/---

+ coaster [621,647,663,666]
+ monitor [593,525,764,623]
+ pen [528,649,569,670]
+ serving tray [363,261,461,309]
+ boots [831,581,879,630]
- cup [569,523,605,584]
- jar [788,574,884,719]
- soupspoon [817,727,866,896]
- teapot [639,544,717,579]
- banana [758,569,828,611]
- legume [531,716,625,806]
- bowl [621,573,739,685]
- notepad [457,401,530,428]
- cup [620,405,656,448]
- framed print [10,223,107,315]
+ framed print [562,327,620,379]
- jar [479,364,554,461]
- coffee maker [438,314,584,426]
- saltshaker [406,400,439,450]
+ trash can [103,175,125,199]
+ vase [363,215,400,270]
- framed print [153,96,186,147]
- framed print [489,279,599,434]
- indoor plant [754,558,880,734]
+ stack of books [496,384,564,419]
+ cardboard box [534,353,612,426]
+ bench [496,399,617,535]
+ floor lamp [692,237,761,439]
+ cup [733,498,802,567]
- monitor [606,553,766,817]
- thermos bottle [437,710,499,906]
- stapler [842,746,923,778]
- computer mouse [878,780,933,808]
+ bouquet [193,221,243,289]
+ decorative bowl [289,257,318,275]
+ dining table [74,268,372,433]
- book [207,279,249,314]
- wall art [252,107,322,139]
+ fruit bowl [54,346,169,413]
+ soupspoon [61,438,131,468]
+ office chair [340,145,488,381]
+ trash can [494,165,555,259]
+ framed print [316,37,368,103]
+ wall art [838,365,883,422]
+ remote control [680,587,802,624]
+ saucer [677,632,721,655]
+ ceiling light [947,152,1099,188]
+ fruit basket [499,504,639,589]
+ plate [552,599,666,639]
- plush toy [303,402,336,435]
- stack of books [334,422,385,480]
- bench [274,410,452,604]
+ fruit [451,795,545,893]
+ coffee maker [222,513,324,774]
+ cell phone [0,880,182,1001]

\---

- WHAT THE TASK ASKS
Above are records; repeat only the lines starting at the line with "- bowl [621,573,739,685]" and ending at the line with "remote control [680,587,802,624]", exactly as they appear, both included.

- OUTPUT OF THE TASK
- bowl [621,573,739,685]
- notepad [457,401,530,428]
- cup [620,405,656,448]
- framed print [10,223,107,315]
+ framed print [562,327,620,379]
- jar [479,364,554,461]
- coffee maker [438,314,584,426]
- saltshaker [406,400,439,450]
+ trash can [103,175,125,199]
+ vase [363,215,400,270]
- framed print [153,96,186,147]
- framed print [489,279,599,434]
- indoor plant [754,558,880,734]
+ stack of books [496,384,564,419]
+ cardboard box [534,353,612,426]
+ bench [496,399,617,535]
+ floor lamp [692,237,761,439]
+ cup [733,498,802,567]
- monitor [606,553,766,817]
- thermos bottle [437,710,499,906]
- stapler [842,746,923,778]
- computer mouse [878,780,933,808]
+ bouquet [193,221,243,289]
+ decorative bowl [289,257,318,275]
+ dining table [74,268,372,433]
- book [207,279,249,314]
- wall art [252,107,322,139]
+ fruit bowl [54,346,169,413]
+ soupspoon [61,438,131,468]
+ office chair [340,145,488,381]
+ trash can [494,165,555,259]
+ framed print [316,37,368,103]
+ wall art [838,365,883,422]
+ remote control [680,587,802,624]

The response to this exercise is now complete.